Frequently Asked Questions

How do I use miRBase Targets to find out if my gene of interest has microRNA target sites?

If your gene has an EnsEMBL identifier or an official gene name (e.g. HUGO, MGI or ZFIN) then simply click the Search button on the miRBase Targets homepage. Once at the Search page select the desired genome you want to search, enter the EnsEMBL identifier or gene name and click search.

How do I query miRBase Targets for all the targets of a microRNA of interest?

If your miRNA has an official miRNA registry identifier then use the search page available from the miRBase Targets homepage, select the genome and enter the registry id in the box provided. Alternatively you can use the navigation bar on the left hand side of the screen.

How do I look at all miRNA targets for a particular genome?

By entering miRBase Targets a list of all the current genomes available will be displayed with a selection of summary statistics. Simply select the genome of choice via the GO button of the right hand side. This will display the main hit list view with all the potential miRNA targets displayed.

Can you search by Gene Ontology terms?

Yes, use the search page, select the desired genome and GO Class, and then enter the term in the box provided.

I'm interested in one target UTR but want to know more details, what should I do?

From the main hit list view, click the GO button on the far right hand side.
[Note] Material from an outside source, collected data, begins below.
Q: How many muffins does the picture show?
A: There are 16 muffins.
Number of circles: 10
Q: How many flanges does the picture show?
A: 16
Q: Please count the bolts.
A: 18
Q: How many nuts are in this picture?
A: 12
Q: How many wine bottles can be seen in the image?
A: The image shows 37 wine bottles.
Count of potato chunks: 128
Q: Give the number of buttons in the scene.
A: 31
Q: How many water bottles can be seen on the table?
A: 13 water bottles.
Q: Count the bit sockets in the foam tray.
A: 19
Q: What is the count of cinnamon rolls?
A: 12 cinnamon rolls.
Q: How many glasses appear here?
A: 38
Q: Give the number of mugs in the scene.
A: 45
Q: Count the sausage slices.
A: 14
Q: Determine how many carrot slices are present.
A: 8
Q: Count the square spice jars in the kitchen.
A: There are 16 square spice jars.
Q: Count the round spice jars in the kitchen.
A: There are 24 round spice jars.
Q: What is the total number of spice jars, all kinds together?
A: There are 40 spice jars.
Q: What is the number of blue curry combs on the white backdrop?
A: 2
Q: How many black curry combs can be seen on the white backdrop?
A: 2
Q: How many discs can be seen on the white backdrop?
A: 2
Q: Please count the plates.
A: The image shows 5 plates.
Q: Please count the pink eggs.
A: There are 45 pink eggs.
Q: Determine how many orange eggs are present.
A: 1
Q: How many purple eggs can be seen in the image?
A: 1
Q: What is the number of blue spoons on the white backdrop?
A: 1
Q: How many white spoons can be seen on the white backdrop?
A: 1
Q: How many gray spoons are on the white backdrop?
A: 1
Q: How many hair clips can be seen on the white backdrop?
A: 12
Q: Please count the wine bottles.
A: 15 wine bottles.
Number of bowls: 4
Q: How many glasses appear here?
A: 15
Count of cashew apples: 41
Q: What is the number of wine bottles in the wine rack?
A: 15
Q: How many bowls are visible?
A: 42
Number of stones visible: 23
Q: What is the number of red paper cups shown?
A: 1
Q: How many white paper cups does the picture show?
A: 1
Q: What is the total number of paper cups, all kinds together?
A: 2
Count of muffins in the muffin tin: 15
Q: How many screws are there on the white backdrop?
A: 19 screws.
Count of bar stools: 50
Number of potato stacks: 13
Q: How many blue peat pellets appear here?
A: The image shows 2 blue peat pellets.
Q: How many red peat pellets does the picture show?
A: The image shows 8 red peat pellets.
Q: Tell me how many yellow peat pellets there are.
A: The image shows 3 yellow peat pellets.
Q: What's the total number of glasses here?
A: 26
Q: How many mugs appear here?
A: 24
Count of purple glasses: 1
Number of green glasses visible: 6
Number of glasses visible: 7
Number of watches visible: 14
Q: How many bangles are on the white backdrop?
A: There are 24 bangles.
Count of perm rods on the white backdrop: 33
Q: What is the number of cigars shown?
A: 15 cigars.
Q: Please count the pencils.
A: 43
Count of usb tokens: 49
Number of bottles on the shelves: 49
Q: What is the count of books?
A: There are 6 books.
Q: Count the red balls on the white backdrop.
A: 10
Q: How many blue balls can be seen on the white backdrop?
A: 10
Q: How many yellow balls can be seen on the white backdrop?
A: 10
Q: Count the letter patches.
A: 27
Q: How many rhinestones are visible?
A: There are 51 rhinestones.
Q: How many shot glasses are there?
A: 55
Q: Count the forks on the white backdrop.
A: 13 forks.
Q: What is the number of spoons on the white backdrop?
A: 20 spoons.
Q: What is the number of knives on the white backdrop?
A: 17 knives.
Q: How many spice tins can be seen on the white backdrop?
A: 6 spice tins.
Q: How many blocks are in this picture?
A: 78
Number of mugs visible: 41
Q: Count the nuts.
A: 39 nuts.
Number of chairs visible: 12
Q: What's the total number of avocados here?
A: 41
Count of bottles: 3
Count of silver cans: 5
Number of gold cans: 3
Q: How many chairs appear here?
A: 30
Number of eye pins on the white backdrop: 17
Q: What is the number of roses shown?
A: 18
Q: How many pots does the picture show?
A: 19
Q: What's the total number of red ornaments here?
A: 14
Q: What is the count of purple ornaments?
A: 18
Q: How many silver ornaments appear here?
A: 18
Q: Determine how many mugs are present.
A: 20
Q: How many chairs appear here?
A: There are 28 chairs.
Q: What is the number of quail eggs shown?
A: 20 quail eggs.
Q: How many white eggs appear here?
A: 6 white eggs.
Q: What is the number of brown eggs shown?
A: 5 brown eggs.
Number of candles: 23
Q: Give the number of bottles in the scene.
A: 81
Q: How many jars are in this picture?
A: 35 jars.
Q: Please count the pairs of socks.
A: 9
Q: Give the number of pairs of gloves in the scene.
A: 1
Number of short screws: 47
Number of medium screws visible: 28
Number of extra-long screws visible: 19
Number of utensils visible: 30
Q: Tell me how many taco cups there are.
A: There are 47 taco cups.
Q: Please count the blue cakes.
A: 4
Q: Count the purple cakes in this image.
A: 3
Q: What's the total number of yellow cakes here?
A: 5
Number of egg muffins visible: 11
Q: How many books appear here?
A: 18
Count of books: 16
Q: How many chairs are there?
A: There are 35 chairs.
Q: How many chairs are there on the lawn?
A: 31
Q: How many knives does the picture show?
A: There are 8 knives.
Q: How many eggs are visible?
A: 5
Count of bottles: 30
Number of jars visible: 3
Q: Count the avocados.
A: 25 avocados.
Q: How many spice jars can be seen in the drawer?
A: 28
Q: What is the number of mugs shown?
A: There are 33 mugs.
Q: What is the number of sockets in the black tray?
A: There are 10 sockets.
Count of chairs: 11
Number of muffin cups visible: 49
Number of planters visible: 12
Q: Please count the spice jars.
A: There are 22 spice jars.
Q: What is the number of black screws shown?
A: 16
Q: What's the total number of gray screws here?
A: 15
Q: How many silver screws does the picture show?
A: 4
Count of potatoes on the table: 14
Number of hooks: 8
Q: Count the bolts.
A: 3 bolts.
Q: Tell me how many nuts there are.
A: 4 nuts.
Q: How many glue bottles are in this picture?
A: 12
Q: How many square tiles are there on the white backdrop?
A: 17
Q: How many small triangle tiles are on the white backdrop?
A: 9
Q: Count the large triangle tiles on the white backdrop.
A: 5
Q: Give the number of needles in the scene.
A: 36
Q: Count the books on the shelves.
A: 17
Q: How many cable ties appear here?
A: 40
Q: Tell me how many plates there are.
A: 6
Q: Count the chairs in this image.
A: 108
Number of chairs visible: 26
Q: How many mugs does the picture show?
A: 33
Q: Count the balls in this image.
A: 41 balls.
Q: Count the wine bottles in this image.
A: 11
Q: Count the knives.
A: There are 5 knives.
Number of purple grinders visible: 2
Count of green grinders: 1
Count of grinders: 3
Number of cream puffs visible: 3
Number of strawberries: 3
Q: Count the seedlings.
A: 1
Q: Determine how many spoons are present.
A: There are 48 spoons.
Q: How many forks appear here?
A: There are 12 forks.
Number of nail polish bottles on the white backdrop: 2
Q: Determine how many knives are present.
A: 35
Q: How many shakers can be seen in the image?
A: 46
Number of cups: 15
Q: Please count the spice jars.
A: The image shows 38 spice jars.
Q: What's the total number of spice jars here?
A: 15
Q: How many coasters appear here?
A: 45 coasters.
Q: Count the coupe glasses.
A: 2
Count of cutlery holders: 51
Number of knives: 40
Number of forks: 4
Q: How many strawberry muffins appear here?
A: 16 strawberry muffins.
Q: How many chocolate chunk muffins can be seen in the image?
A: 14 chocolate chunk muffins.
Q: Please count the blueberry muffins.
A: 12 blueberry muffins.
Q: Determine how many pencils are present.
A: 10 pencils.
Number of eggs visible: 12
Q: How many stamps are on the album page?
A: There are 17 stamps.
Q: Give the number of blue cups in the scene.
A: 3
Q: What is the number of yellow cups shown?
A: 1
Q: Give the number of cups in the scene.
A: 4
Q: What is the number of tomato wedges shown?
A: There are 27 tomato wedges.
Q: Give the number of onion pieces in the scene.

This will take you to the detailed view for that UTR. Here you can view the alignment and look at general information about the target gene.

What are the coloured bars in the overview of the alignment viewer?

The colours on the sequence overview (large blue and red coloured object) represent sequence conservation where blue represents low conservation and red represents high conservation. The coloured bars above this sequence overview represent the location of the micoRNA hits. Each colour, in each stack, represent microRNA family members. If a stack has more than one family of miRNA hitting the query sequence then the subsequent family /families are represented with a different colour.

Can I load my own miRNA sequences into miRBase Targets to search for potential target genes?

At this initial stage the answer is unfortunately no. However we are actively developing the site with every release and hope to allow this functionality very soon.

Can I load my own UTR sequences into miRBase Targets to search them for potential miRNA targets?

As with miRNA sequences we do not currently offer this functionality, however we do plan to introduce it in future releases. You can use one of the existing algorithms for predicting miRNA targets by running it yourself. The version of the miRanda algorithm used in preparing the mirBase targets is due to be released shortly. The currently available version of miRanda is freely available and well-documented.

miRanda requires two files: a list of miRNA sequences and a list of potential target sequences, both in FASTA format. As explained in the documentation, different parameters allow you to adapt the algorithm to your specific needs.

Can I download the target information?

Yes, we currently support three download formats; these are gff, DAS and SQL. Simply click the Download button from the miRBase Targets homepage and select the genome and format.


Known Bugs

Vertical stripes.

MLAGAN sometimes fails to align one of the sequences in an orthologous group, presumably because a large part of the sequence is masked by 'N's. That sequence is then represented by (repeated occurrences of) the string 'not available'. The display program sometimes handles such multiple alignment incorrectly, necessitating a helper mending part to patch up the display. This results in red patches looking as vertically positioned stripes containing blanks.

Conserved hits on the far left or far right of the multiple alignment sometimes look mangled.

This can happen when a microRNA is aligned with one of the outermost bases of a UTR and there are further bases in the microRNA that virtually align with positions dropping off the UTR. This confuses the display program to such an extent that the display is locally mangled.